Electronics engineering source data:
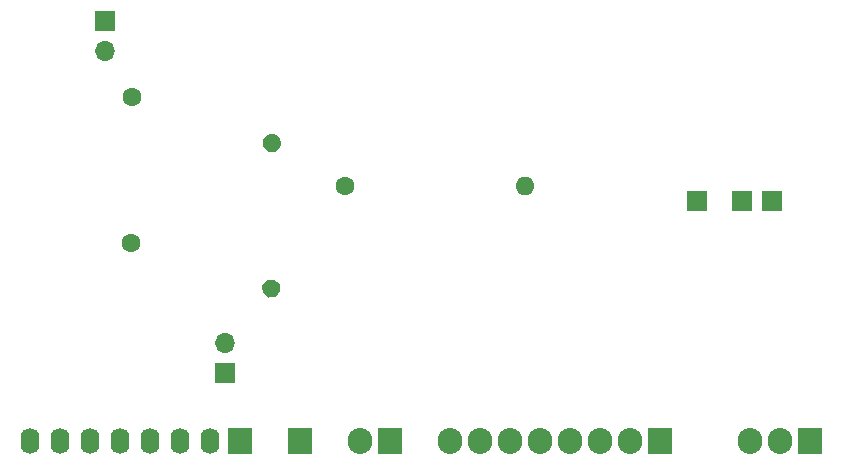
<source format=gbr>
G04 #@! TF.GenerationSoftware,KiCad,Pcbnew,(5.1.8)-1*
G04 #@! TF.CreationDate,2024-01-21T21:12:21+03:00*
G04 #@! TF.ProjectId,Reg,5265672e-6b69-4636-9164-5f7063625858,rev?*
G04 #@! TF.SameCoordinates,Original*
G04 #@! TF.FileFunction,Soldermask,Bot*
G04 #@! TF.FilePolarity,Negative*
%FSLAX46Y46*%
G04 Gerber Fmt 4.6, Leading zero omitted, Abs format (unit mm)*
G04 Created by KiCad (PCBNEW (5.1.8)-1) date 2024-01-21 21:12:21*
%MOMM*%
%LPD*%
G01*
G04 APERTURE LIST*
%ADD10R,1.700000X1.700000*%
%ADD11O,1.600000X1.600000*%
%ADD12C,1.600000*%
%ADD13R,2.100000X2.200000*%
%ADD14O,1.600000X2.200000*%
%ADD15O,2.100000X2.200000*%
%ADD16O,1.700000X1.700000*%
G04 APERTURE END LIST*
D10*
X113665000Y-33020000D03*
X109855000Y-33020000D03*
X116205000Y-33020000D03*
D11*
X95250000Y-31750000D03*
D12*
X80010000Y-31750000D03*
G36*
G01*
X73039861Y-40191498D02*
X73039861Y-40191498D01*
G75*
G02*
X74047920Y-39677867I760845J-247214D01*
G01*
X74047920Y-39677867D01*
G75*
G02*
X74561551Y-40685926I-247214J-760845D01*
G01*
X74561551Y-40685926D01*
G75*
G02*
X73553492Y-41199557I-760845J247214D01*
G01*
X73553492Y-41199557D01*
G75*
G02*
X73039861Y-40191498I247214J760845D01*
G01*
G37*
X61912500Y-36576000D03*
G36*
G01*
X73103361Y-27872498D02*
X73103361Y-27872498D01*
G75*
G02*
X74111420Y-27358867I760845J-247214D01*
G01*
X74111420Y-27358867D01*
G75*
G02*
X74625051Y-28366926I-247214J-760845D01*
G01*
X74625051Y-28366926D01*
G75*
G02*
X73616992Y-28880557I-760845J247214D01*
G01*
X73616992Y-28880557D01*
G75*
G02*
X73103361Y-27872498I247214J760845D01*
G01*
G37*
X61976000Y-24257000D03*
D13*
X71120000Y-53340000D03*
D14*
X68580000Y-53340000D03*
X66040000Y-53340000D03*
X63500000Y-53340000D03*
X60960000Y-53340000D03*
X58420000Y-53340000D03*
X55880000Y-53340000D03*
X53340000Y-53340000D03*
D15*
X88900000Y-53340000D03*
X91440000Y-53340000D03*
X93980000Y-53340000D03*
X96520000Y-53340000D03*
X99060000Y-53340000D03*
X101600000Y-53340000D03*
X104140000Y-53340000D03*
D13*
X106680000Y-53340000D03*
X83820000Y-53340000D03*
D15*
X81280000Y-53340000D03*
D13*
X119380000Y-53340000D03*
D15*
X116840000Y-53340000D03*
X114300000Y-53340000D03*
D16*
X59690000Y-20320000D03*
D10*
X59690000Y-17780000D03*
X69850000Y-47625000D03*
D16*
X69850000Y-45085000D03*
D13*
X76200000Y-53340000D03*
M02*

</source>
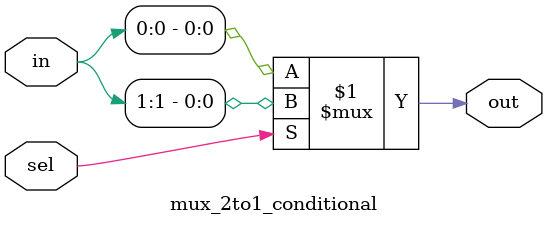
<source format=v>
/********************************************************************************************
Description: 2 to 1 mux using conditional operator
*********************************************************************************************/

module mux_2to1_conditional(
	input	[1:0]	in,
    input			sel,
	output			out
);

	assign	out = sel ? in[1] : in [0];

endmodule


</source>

### Required work
As the answer, set down only the lines from the data above between the one holding "X74625051Y-28366926I-247214J-760845D01*" and the one holding "X101600000Y-53340000D03*", inclusive, exactly as they read.

### Solution for this exercise
X74625051Y-28366926I-247214J-760845D01*
G01*
X74625051Y-28366926D01*
G75*
G02*
X73616992Y-28880557I-760845J247214D01*
G01*
X73616992Y-28880557D01*
G75*
G02*
X73103361Y-27872498I247214J760845D01*
G01*
G37*
X61976000Y-24257000D03*
D13*
X71120000Y-53340000D03*
D14*
X68580000Y-53340000D03*
X66040000Y-53340000D03*
X63500000Y-53340000D03*
X60960000Y-53340000D03*
X58420000Y-53340000D03*
X55880000Y-53340000D03*
X53340000Y-53340000D03*
D15*
X88900000Y-53340000D03*
X91440000Y-53340000D03*
X93980000Y-53340000D03*
X96520000Y-53340000D03*
X99060000Y-53340000D03*
X101600000Y-53340000D03*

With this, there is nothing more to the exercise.